Observation of an Accreting Planetary-Mass Companion with Signs of Disk-Disk Interaction in Orion

TL;DR

The paper reports the discovery of a planetary-mass companion, V2376 Ori b, at a projected separation of about 71 au from V2376 Ori in the Orion D association, identified in JWST NIRCam imaging and confirmed spectroscopically with VLT/MUSE. SED fitting yields an effective temperature around 2100 K and a luminosity of roughly 0.004 L_sun, implying a mass near 10–30 M_Jup for an age of about 7 ± 3 Myr. MUSE spectroscopy reveals multiple accretion tracers and yields an accretion luminosity of about 10^-3.6 L_sun and a mass accretion rate near 10^-6.5 M_Jup/yr, with additional detections of [O II] and [CI] lines. Extended [O II] emission suggests a tidal interaction or mass transfer between circumstellar/circumplanetary disks, evidenced by a bridge and arc-like structure; these observations demonstrate JWST’s power to uncover young PMCs and motivate further high-resolution follow-up to study disk–disk interactions in forming planetary systems.

Abstract

Young ($\lesssim 10$ Myr) planetary-mass companions (PMCs) provide valuable insights into the formation and early evolution of planetary systems. To date, only a dozen such objects have been identified through direct imaging. Using JWST/NIRCam observations towards the Orion Nebula, obtained as part of the \textit{PDRs4All} Early Release Science program, we have identified a faint point source near the M-type star V2376 Ori. Follow-up spectroscopic observations with the MUSE instrument on the VLT confirm that the source, V2376 Ori b, is indeed a young planetary-mass companion. It is a member of Orion D, around 80\,pc in the foreground of the Trapezium cluster of Orion and with an age of approximately $7 \pm 3$ Myr. We fit the SED of V2376 Ori b to infer a mass of $ \sim 20~M_{\rm Jup}$. The MUSE spectrum reveals several accretion tracers. Based on the H$α$ line intensity, we estimate an accretion rate of $\sim$10$^{-6.5 \pm 0.7}~\rm M_{Jup}\,yr^{-1}$, which is comparable to that of young PMCs such as PDS~70b.
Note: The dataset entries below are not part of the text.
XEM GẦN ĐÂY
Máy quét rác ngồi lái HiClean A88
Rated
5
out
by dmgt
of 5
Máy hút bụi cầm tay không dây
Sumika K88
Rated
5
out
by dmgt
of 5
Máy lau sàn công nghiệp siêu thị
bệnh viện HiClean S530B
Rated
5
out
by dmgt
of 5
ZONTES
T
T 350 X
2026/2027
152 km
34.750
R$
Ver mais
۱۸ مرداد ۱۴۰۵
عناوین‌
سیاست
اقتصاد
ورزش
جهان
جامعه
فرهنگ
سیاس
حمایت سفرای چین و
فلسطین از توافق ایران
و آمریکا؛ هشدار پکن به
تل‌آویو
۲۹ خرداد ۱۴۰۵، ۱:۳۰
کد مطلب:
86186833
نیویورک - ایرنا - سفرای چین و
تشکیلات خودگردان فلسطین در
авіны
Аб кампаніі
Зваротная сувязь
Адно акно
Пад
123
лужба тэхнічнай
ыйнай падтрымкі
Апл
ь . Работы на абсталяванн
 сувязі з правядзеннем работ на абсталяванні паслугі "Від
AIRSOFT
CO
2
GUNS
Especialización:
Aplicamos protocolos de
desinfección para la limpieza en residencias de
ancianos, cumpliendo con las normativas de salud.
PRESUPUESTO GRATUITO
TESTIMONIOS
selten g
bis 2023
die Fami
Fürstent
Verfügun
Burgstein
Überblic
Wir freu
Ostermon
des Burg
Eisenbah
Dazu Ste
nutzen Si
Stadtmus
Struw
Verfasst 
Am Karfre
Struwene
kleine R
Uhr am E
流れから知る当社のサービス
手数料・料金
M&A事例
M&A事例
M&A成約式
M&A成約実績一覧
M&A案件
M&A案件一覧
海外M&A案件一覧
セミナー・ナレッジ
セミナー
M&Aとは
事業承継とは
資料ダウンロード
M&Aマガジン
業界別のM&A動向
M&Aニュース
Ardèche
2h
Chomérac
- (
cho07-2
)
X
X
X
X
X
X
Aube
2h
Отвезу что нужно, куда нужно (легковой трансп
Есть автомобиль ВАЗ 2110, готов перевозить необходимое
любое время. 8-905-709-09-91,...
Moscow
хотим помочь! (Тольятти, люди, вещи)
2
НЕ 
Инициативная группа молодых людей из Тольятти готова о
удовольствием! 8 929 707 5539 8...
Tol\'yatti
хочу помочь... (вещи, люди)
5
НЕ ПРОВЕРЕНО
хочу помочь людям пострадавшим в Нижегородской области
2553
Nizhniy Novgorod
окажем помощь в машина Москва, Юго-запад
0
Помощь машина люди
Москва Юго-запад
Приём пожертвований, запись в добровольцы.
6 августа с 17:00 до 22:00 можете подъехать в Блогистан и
In addition, the MUSE data cube reveals extended emission in the [O\,\textsc{ii}] doublet at 7320 and 7330~Å, which is interpreted as evidence of a dynamical interaction between the two sources that, potentially, involves mass transfer between their individual accretion disks. These results demonstrate that JWST/NIRCam imaging surveys of young stellar associations can uncover new PMCs, which can then be confirmed and characterized through ground-based spectroscopic follow-up.

Figures (10)

• Figure 1: V2376 Ori observations. (A to E) HST ACS/WFC optical image ricci_hubble_2008. (F to L) JWST near-infrared images habart_pdrs4all_2024. The red dashed circle (pointed by the red arrow) in panel (G) indicates the aperture shape used to extract the V2376 Ori b fluxes. The wavelength and physical assignment of each image are labeled above each panel for the narrowband filters. Black pixels are saturated.
• Figure 2: (A to C) Continuum-subtracted maps. (A) Integrated cube (6908-9158 Å). (B) [Ci] $\lambda$8272 integrated map. (C) Sum of the integrated maps of the [Oii] doublet at 7320 and 7330 Å. White dashed contours indicate intensity levels. Their spacing are indicated with the whites lines on the colorbars. (D) MUSE spectrum (blue) and HST photometry (orange dots) of V2376 Ori b. HST filter widths are indicated by orange bars. Green lines mark recombination features, other lines are labeled in black.
• Figure 3: Spectral energy distribution (SED) of V2376 Ori b from HST (triangles) and JWST (dots) photometry, shown as black markers with error bars (invisible when smaller than markers). The green dashed line is the best-fit blackbody ($T = 2100$ K), with red and blue dotted lines showing the $T = 1800$ K and 2300 K limits. The orange line shows the best-fit BT-Cond model ($T = 2400$ K, $\log g = 4$).
• Figure 4: Contours of the HST F435W image (continuous blue lines) and JWST F187N image (red dashed lines). Both images are north-aligned, centered on V2376 Ori and oversampled on a grid with pixel sizes of 0.003". The full width half maxima of the point spread functions are shown with circles in the bottom-left corner, for each instrument.
• Figure 5: Evolutionary tracks from the model of baraffe_evolutionary_2003 showing the temporal evolution of (top) the luminosity and (bottom) the effective temperature ($T_{\rm eff}$) for cool brown dwarfs and giant exoplanets. Each curve corresponds to a specific mass (in $\rm M_\odot$), as labeled at the end of the tracks. The red data point represents the companion V2376 Ori b, plotted with its age and luminosity (top panel), and its effective temperature (bottom panel), with associated uncertainties, using the black body model fitted to the SED.